Lymph nodes are small immune organs found throughout the body. Cancer cells can spread from a tumour to lymph nodes through small lymphatic vessels. For this reason, lymph nodes are commonly removed and examined under a microscope to look for cancer cells. The movement of cancer cells from the tumour to another part of the body, such as a lymph node, is called metastasis.
Cancer cells typically spread first to lymph nodes close to the tumour, although lymph nodes far away from the tumour can also be involved. For this reason, the first lymph nodes removed are usually close to the tumour. Lymph nodes further away from the tumour are only typically removed if they are enlarged and there is a high clinical suspicion that there may be cancer cells in the lymph node.
A neck dissection is a surgical procedure performed to remove lymph nodes from the neck. The lymph nodes removed usually come from different neck areas, and each area is called a level. The levels in the neck include 1, 2, 3, 4, and 5. Your pathology report will often describe how many lymph nodes were seen in each level sent for examination. Lymph nodes on the same side as the tumour are called ipsilateral, while those on the opposite side of the tumour are called contralateral.
If any lymph nodes are removed from your body, they will be examined under the microscope by a pathologist, and the examination results will be described in your report. “Positive” means that cancer cells were found in the lymph node. “Negative” means that no cancer cells were found. If cancer cells are found in a lymph node, the size of the largest group of cancer cells (often described as “focus” or “deposit”) may also be included in your report. Extranodal extension means that the tumour cells have broken through the capsule on the outside of the lymph node and have spread into the surrounding tissue.

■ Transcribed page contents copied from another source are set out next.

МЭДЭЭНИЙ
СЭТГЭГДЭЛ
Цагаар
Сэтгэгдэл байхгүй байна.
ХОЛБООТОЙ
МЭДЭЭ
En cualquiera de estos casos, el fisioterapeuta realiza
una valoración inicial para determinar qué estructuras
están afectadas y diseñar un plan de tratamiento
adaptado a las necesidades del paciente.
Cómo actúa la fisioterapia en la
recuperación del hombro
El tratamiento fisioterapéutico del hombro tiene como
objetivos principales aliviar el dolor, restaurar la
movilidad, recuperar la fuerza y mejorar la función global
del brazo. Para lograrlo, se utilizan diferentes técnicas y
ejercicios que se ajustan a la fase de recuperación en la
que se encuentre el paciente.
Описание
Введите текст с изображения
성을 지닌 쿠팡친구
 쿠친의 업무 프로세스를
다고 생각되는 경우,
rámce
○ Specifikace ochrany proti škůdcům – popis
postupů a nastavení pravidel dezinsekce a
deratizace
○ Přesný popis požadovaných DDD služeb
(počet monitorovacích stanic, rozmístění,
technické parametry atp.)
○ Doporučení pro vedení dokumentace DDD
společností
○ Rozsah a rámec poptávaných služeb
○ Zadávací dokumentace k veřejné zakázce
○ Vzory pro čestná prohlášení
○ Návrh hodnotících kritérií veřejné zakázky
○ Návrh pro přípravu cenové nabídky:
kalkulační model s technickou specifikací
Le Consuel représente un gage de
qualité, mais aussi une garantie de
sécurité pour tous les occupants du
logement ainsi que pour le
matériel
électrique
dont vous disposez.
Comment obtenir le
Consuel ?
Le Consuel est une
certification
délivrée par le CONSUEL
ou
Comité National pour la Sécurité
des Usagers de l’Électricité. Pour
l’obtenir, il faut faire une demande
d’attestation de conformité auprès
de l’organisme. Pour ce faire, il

The examination of lymph nodes is important for two reasons. First, this information determines the pathologic nodal stage (pN). Second, finding cancer cells in a lymph node increases the risk that cancer cells will be found in other parts of the body in the future. As a result, your doctor will use this information when deciding if additional treatment, such as radioactive iodine, chemotherapy, radiation therapy, or immunotherapy, is required.
The pathologic stage for medullary thyroid carcinoma is based on the TNM staging system, an internationally recognized system created by the American Joint Committee on Cancer. This system uses information about the primary tumour (T), lymph nodes (N), and distant metastatic disease (M) to determine the complete pathologic stage (pTNM). Your pathologist will examine the tissue submitted and give each part a number. In general, a higher number means a more advanced disease and a worse prognosis.
Medullary thyroid carcinoma is given a tumour stage between 1 and 4 based on the size of the tumour and the presence of cancer cells outside of the thyroid (extrathyroidal extension).
Medullary thyroid carcinoma is given a nodal stage of 0 or 1 based on the presence or absence of cancer cells in a lymph node and the location of the involved lymph nodes.